***
Trafiła do domu, który był jej obcy. Nie chciała mieć z nim nic wspólnego, ale to los zdecydował o tej zmianie. Usiadła i patrzyła się pustym wzrokiem na ceremonię przydziału, wyczekując nazwisk swoich przyjaciółek. W pewnym momencie jakaś dziewczyna o nazwisku Meadowes trafiła do Gryffindoru. Ach, gdyby mogły zamienić się domami... Widać było że nie jest zadowolona z wyboru. Później dwie dziewczyny trafiły do "domu ziemniaka". No cóż, skoro to właśnie Ślizgon nazwał tak ten dom to czemu ona miałaby tak nie mówić? Później chłopak o imieniu Feliks trafił do Ravenclawu. Sara powędrowała do Slytherinu. Ciekawe jak czuły się Ariana i Chloe kiedy za chwilę ta głupia czapka zmieni całe ich życie?
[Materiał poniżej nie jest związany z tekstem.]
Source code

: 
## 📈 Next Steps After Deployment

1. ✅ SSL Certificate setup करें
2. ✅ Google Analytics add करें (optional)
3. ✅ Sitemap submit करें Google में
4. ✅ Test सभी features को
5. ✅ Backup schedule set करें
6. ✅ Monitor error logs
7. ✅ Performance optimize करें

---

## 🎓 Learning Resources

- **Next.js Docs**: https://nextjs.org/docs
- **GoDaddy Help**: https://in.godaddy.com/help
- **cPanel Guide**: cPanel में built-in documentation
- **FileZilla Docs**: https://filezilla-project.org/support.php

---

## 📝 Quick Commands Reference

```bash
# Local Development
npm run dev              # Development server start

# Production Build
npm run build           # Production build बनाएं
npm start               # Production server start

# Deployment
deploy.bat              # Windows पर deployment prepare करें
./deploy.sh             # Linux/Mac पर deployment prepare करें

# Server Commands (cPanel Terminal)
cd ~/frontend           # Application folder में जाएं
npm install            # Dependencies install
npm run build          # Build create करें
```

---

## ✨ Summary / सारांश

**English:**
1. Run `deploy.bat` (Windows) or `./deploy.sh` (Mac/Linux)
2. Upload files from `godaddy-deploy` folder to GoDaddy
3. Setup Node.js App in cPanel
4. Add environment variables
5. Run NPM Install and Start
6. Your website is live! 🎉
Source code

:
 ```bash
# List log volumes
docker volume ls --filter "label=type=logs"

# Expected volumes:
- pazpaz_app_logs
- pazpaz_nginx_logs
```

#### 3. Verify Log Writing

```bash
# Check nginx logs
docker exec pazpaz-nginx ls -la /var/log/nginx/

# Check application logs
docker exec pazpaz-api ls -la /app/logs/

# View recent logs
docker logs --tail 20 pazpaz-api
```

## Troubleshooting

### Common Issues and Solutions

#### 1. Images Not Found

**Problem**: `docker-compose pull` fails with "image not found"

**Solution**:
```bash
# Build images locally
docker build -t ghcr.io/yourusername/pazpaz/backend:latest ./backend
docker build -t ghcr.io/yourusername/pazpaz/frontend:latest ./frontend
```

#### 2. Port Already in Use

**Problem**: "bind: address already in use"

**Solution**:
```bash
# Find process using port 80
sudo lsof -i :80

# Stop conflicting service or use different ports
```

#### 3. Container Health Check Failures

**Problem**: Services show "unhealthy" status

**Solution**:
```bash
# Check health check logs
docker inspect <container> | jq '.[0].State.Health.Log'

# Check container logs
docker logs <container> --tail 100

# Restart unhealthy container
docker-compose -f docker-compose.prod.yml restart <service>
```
Aż wreszcie z ust profesorki usłyszano:
- Shey Ariana - te słowa rozniosły się po całym Hogwarcie.
Ruda usiadła i czuła jak szybko bije jej serce, ale twarz miała poważną, oczy zapatrzone w stoły czterech domów. Po mniej więcej dziesięciu sekundach tiara zadecydowała:
- Slytherin! - a Emily biła brawa najgłośniej z Ślizgonów. Nie przywitano ją tak, jak tych pierwszych, jednak równie serdecznie. Usiadła obok blondynki po czym objęły się przyjacielsko.
- Nie chciałaś być w Gryffindorze? - spytała Emi patrząc na ucieszoną Ari.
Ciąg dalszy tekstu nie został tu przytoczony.